A Missouri Republican is urging the state Department of Education to ignore an Obama administration directive telling every public school district in the country to allow transgender students to use the bathrooms that match their gender identity.

Rep. Mike Moon, a Republican from Ash Grove, said the federal government is trying to force Missouri to protect “a behavior inconsistent with natural law.” He pointed to the work of a controversial psychiatrist that concluded being transgender is a “a mental disorder that merits treatment.” Moon implored Missouri Education Commissioner Margie Vandeven to “reject the edict without regard to the potential financial costs.”

Last week the Obama administration issued its directive, which aims to ensure no students are discriminated against. It doesn’t have the force of law, but it does insinuate that schools that don’t abide by it could face lawsuits or loss of federal funding.

“A school may not require transgender students to use facilities inconsistent with their gender identity or to use individual-user facilities when other students are not required to do so,” the letter to the nation’s school districts says.

Moon, who has garnered public attention in the past for his comparisons of abortion to the Holocaust and for his attempts to block Syrian refugees into Missouri, is not alone in his opposition to the president’s position.

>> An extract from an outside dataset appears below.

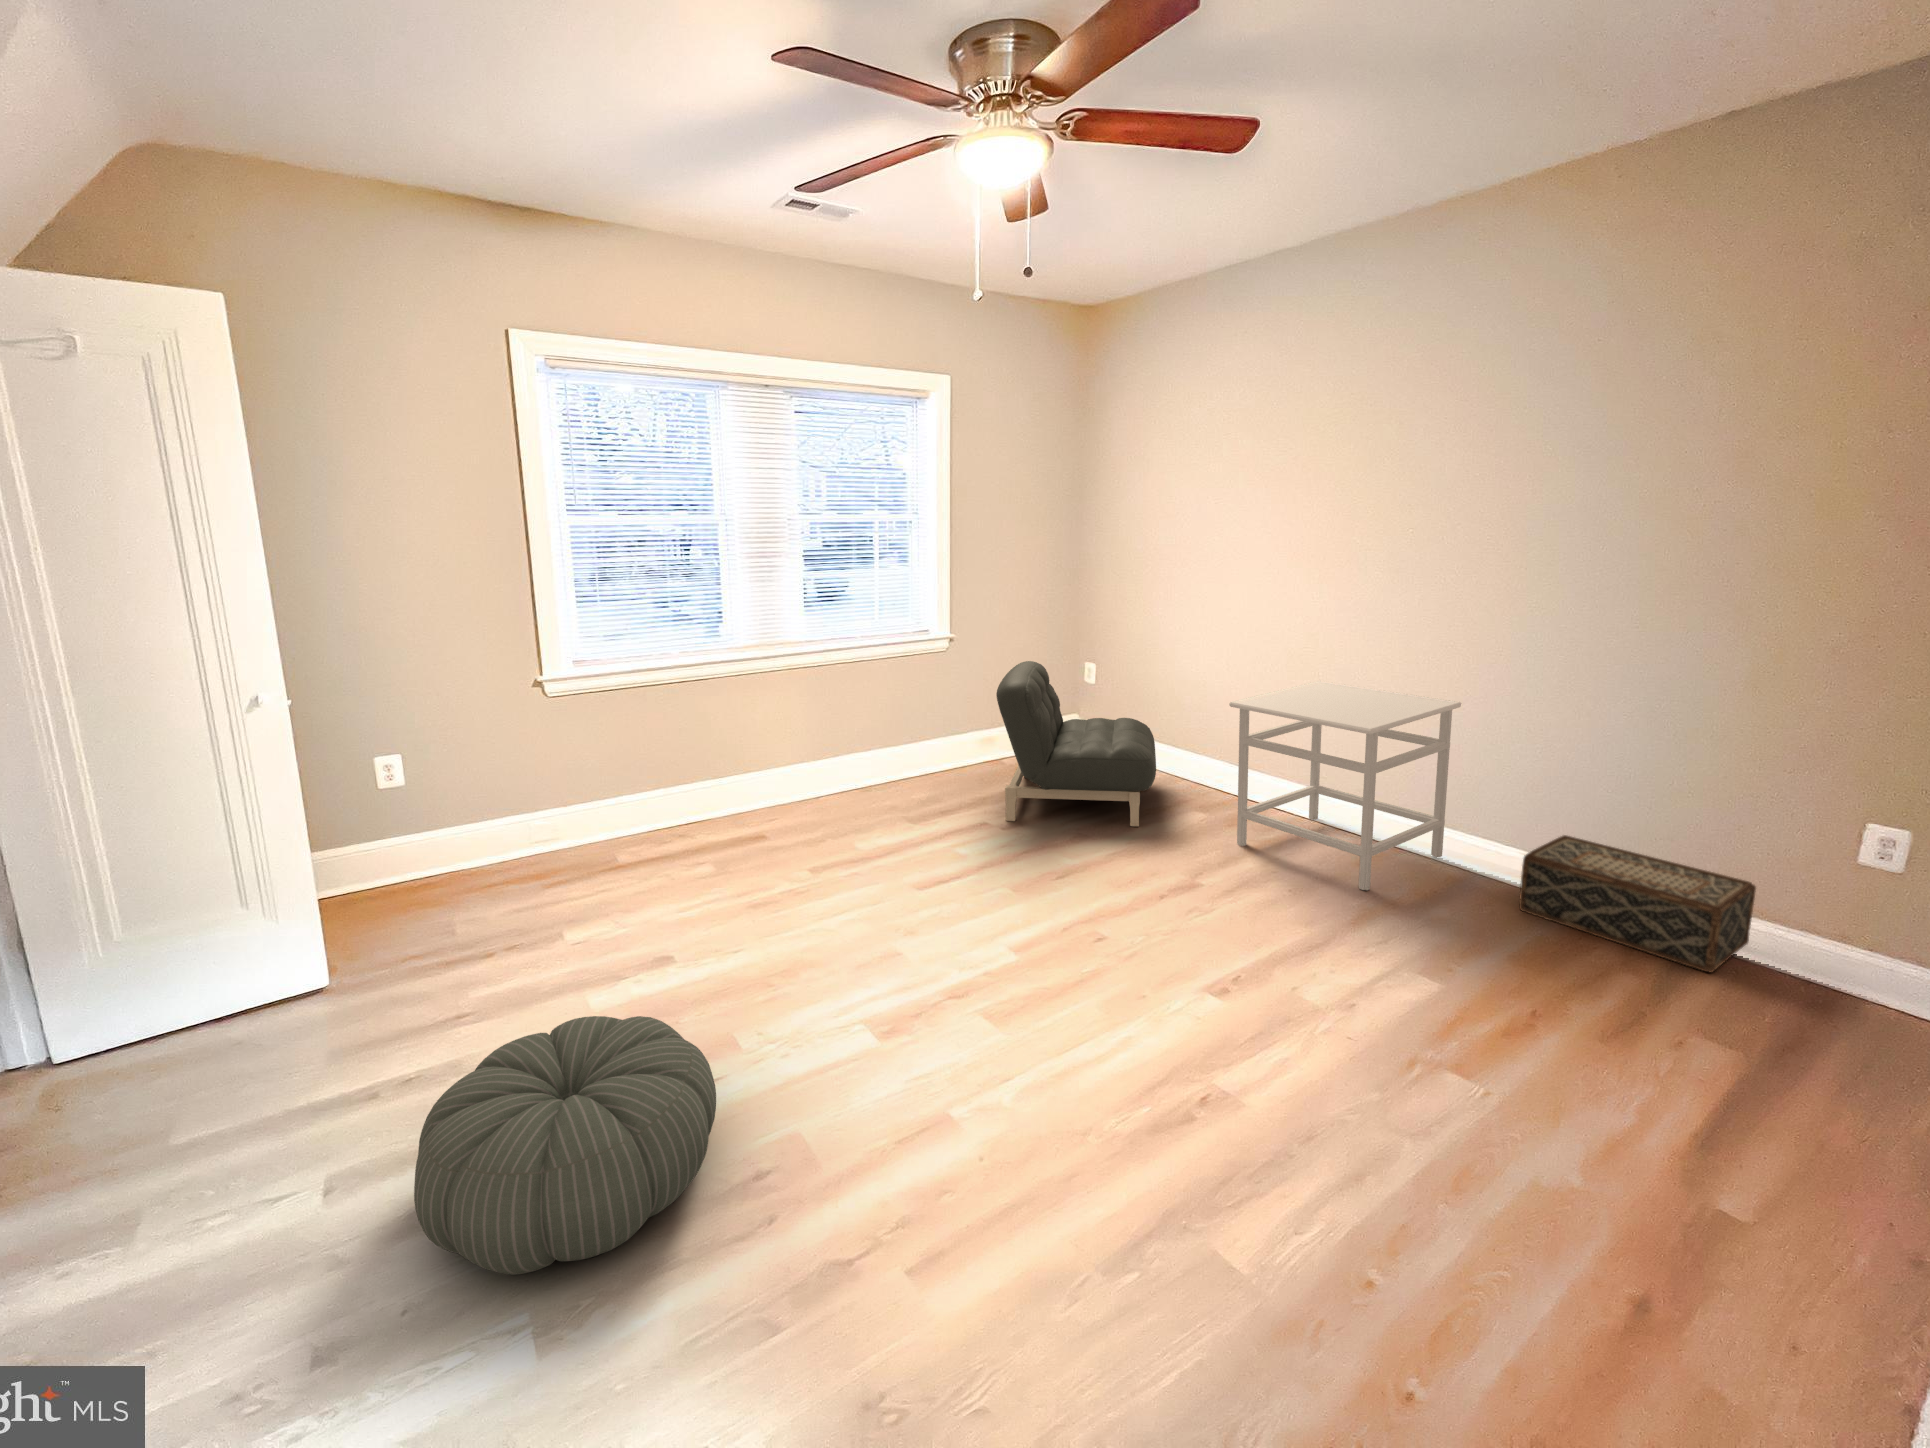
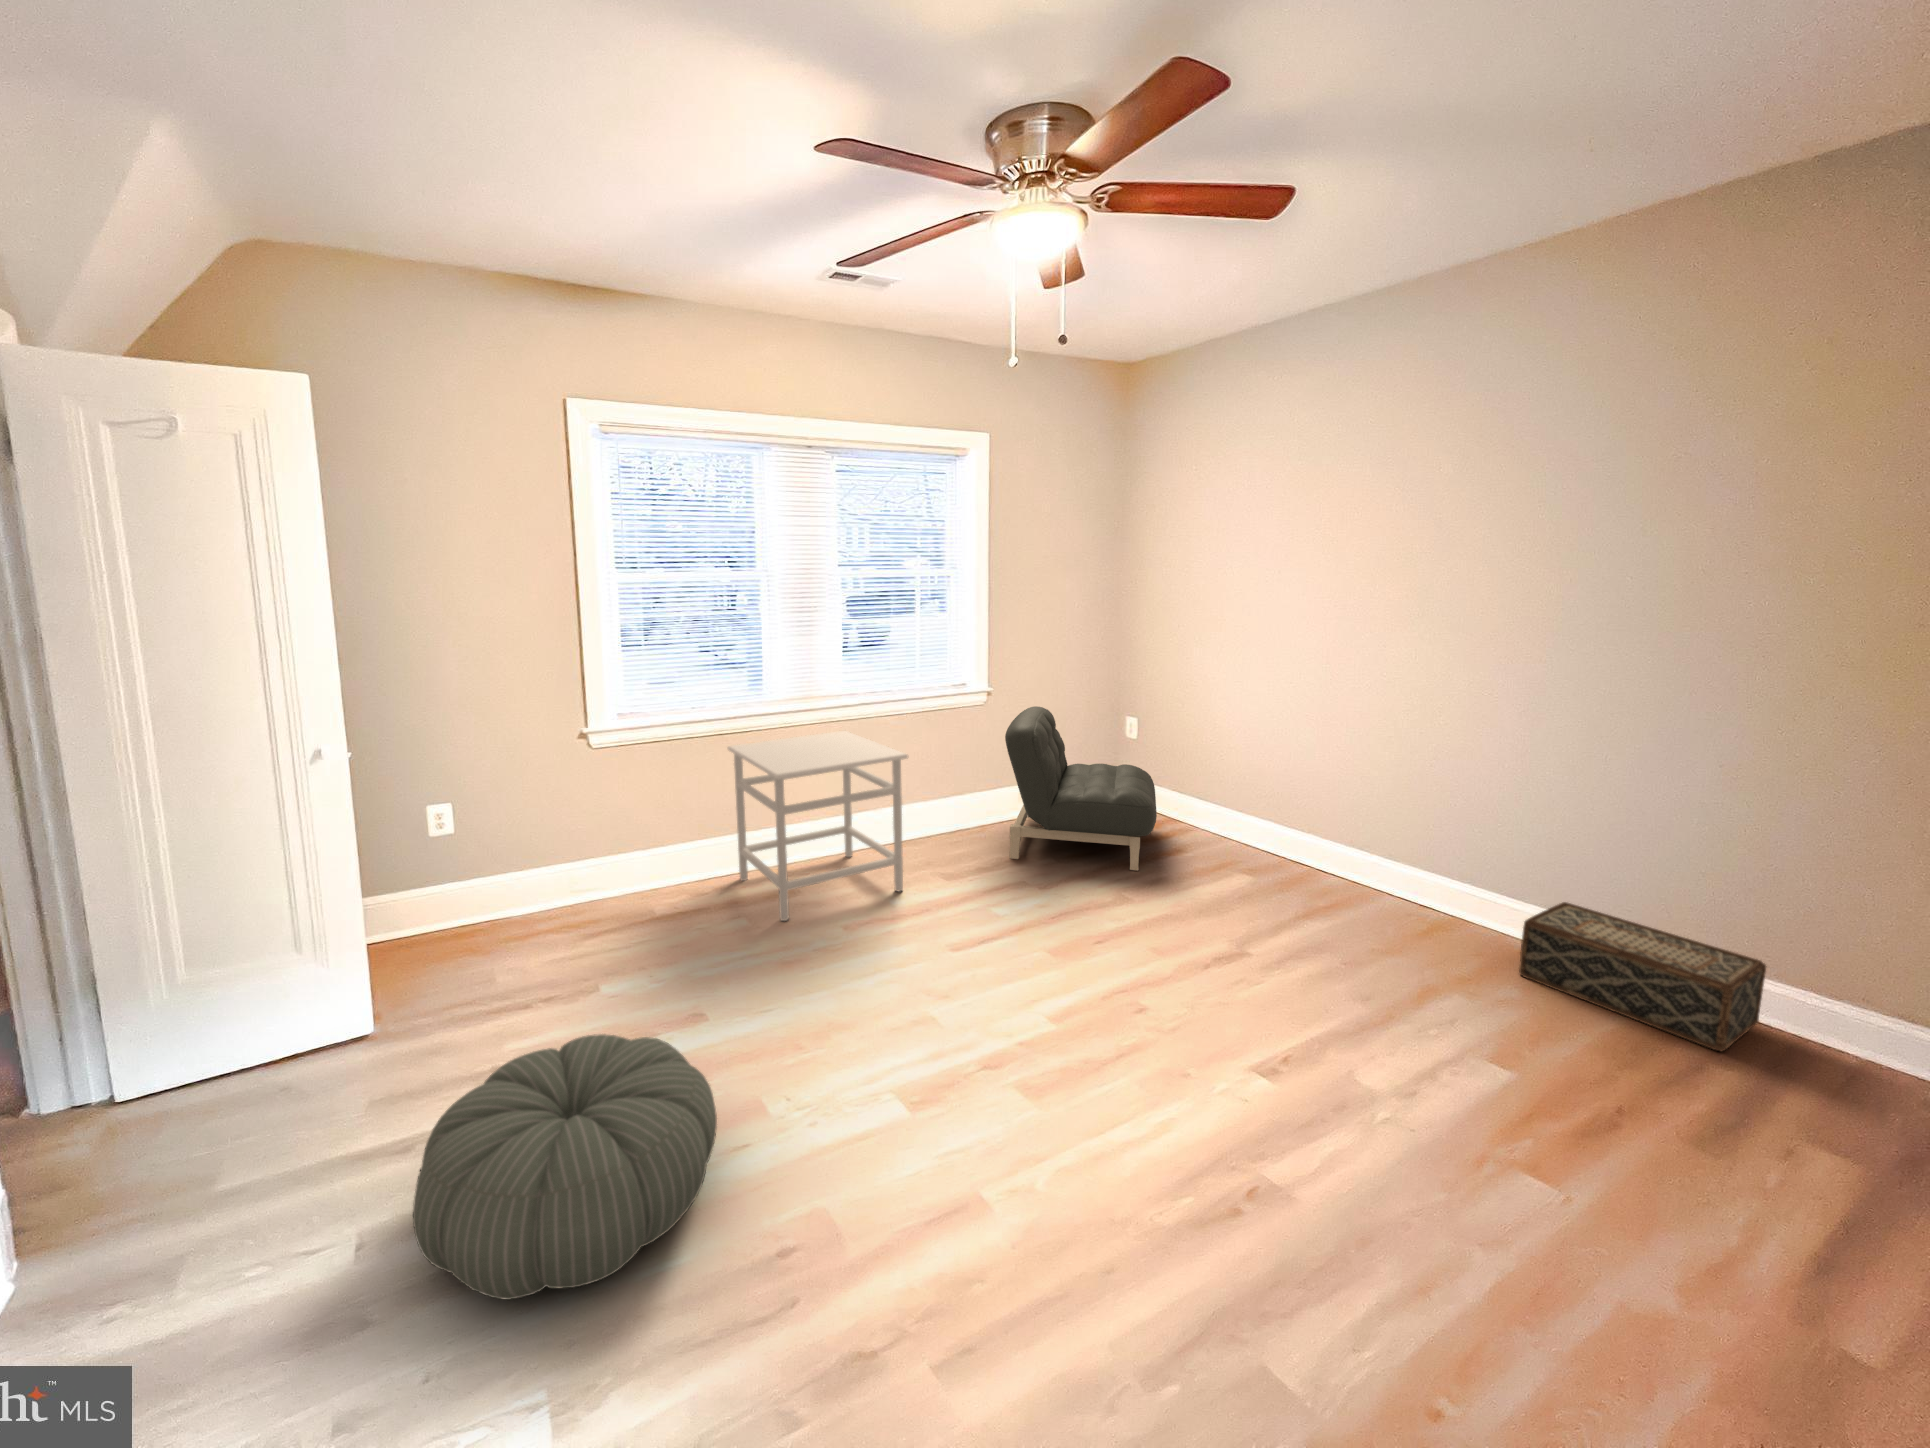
nightstand: present [1229,681,1461,891] -> present [728,731,908,921]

Lt. Gov. Peter Kinder, a Republican running for his party’s nomination for governor, slammed Obama and called his directive “an unprecedented assault on our privacy and safety.” Eric Greitens, a former Navy SEAL also running for the Republican gubernatorial nomination, said the president’s actions were wrong and an “obscene overreach of federal power that must be stopped.”

Rep. Andrew Koenig, a St. Louis County Republican running for state Senate, said the policy would “threaten the health and well-being of students across Missouri.”

Even Attorney General Chris Koster, the Democrat’s presumptive nominee for governor this fall, told the Associated Press that the Obama administration moved “too quickly and too unilaterally.”

That all stands in contrast to U.S. Sen. Claire McCaskill, who told Missourinet earlier this week that she supports the Obama administration’s action.

“To me it’s kind of common sense that you would want to do that,” she said. “I’m not aware of any problem that has occurred because of transgender people using the bathroom with the gender they are identifying and living as.”

Republican lawmakers in the Missouri House and Senate filed bills this year that would have forced schools enforce gender-specific bathrooms and locker rooms. The bills would also have prohibited students from using facilities that do not correspond to the gender on their birth certificates.

None of the bills got much traction, and the session adjourned for the year last week.